After exporting the same wave into a 16-bit int PCM wav file, it is possible to see the same values represented as int16:
$ od -s aud-square16.wav ... 0000040 ... 32767 32767 0000060 -32768 32767 -32768 32767 -32768 32767 -32768 32767 ...
Now Matlab R2017b. After loading the square wave from a 32-bit file, it's easy to display it:
>> [float_wave, fs] = audioread('aud-square32f.wav', 'native'); >> format shortEng; >> disp(float_wave(1:8)) 1.0000e+000 1.0000e+000 -1.0000e+000 1.0000e+000 -1.0000e+000 1.0000e+000 -1.0000e+000 1.0000e+000
Then it's easy to export it into 16-bit again, and check how will it be represented:
>> audiowrite('mat-square16.wav', float_wave, fs, 'BitsPerSample', 16); $ od -s mat-square16.wav ... 0000040 ... 32767 32767 0000060 -32768 32767 -32768 32767 -32768 32767 -32768 32767 ...

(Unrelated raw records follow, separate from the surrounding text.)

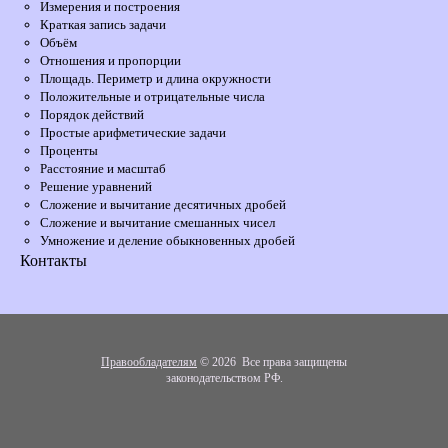
Измерения и построения
Краткая запись задачи
Объём
Отношения и пропорции
Площадь. Периметр и длина окружности
Положительные и отрицательные числа
Порядок действий
Простые арифметические задачи
Проценты
Расстояние и масштаб
Решение уравнений
Сложение и вычитание десятичных дробей
Сложение и вычитание смешанных чисел
Умножение и деление обыкновенных дробей
Контакты
Правообладателям
© 2026 Все права защищены
законодательством РФ.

OK, that means, Audacity and Matlab use the same range for int16 representation: from -32768 to 32767. What about Octave (v4.2.1)? The result of loading the floating point wave is the same, but what about the export into int16?

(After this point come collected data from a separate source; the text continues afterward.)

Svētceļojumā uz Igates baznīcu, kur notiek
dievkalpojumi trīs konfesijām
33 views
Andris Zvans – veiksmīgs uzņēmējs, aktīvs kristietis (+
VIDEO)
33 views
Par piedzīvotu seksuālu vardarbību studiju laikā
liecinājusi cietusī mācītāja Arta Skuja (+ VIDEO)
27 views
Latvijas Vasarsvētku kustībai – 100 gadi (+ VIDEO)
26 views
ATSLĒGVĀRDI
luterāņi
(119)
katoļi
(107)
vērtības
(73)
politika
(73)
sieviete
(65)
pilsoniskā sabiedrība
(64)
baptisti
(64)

$ od -s oct-square16.wav ... 0000040 ... 32767 32767 0000060 -32767 32767 -32767 32767 -32767 32767 -32767 32767 ...
Interesting—it turns out that Octave only uses the range from -32767 to 32767, for symmetry I suppose. It's even more interesting, that if we load a 16-bit wave file produced by Audacity or Matlab into Octave in 'native' mode, that is, without converting into float, Octave will "scale" it in order to avoid using the value of -32768:
octave:5> [mat_int16_wave, ~] = audioread('mat-square16.wav', 'native'); octave:6> disp(mat_int16_wave(1:8)) 32766 32766 -32767 32766 -32767 32766 -32767 32766
Personally, I find this quite odd, as I was considering the "native" loading mode to be transparent, but it's actually not.
So, obviously, this discrepancy in the range of int16 used can be the source of difference when performing bitwise comparisons. Can there be another reason? Yes, and it's the way fractional values are rounded.

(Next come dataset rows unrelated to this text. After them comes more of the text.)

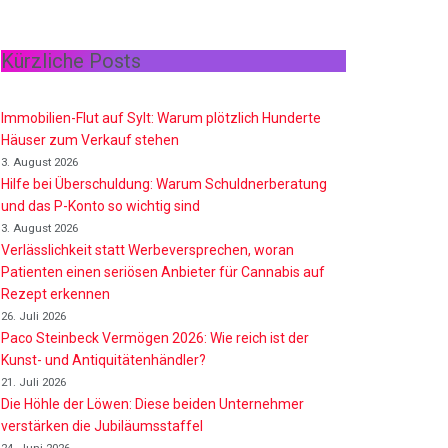
Kürzliche Posts
Immobilien-Flut auf Sylt: Warum plötzlich Hunderte
Häuser zum Verkauf stehen
3. August 2026
Hilfe bei Überschuldung: Warum Schuldnerberatung
und das P-Konto so wichtig sind
3. August 2026
Verlässlichkeit statt Werbeversprechen, woran
Patienten einen seriösen Anbieter für Cannabis auf
Rezept erkennen
26. Juli 2026
Paco Steinbeck Vermögen 2026: Wie reich ist der
Kunst- und Antiquitätenhändler?
21. Juli 2026
Die Höhle der Löwen: Diese beiden Unternehmer
verstärken die Jubiläumsstaffel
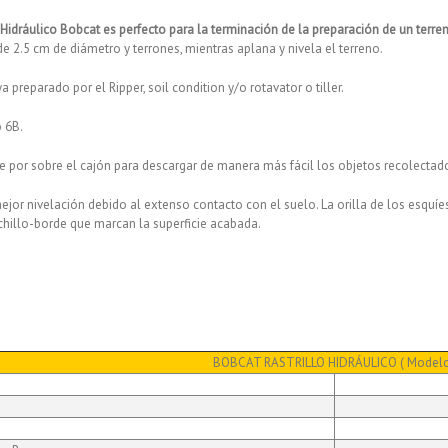
 Hidráulico Bobcat es perfecto para la terminación de la preparación de un terre
 2.5 cm de diámetro y terrones, mientras aplana y nivela el terreno.
 preparado por el Ripper, soil condition y/o rotavator o tiller.
 6B.
re por sobre el cajón para descargar de manera más fácil los objetos recolectad
ejor nivelación debido al extenso contacto con el suelo. La orilla de los esqu
hillo-borde que marcan la superficie acabada.
BOBCAT RASTRILLO HIDRÁULICO ( Modelo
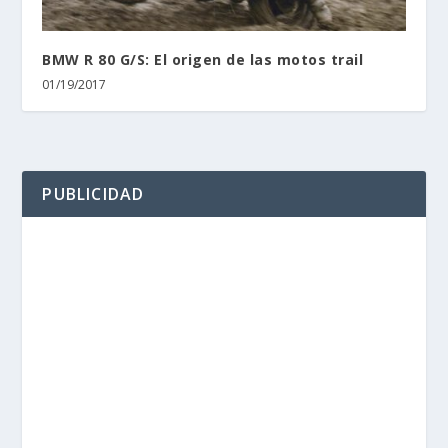
BMW R 80 G/S: El origen de las motos trail
01/19/2017
PUBLICIDAD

For float numbers used in calculations, there is a variety of rounding rules. I've made an experiment—created floating point wave files with series of steps, and converted them into int16 using Audacity, Matlab, and Octave. For the step, I used different values depending on what range the framework uses. Thus, 1 unit ("1u" in the table) can be different for the positive and the negative range. The results are quite interesting:
|-1.0 + 0.25u||-32768||-32768||-32767|
|-1.0 + 0.75u||-32767||-32768||-32766|
|-1.0 + 1u||-32767||-32767||-32766|
|-1.0 + 2u||-32766||-32766||-32765|
|0.0 - 2u||-2||-2||-2|
|0.0 - 1.75u||-2||-2||-2|
|0.0 - 1.25u||-1||-2||-1|
|0.0 - 1u||-1||-1||-1|
|0.0 - 0.75u||-1||-1||-1|
|0.0 - 0.25u||0||-1||0|
|0.0 + 0.25u||0||0||0|
|0.0 + 0.75u||1||0||1|
|0.0 + 1u||1||1||1|
|0.0 + 1.25u||1||1||1|
|0.0 + 1.75u||2||1||2|
|0.0 + 2u||2||2||2|
|1.0 - 2u||32766||32765||32765|
|1.0 - 1u||32767||32766||32766|
|1.0 - 0.75u||32767||32767||32766|
|1.0 - 0.25u||32767||32767||32767|
It seems that all the frameworks use slightly different rounding rules. That's another reason why the wave looking the same in the floating point format will look differently when rendered into int16.
Never use 16-bit PCM for anything besides the final result for listening. And then also use dithering. For any comparisons, and for bitwise comparison, always use floats—they turn out to be less ambiguous, and retain consistent interpretation across different processing software packets.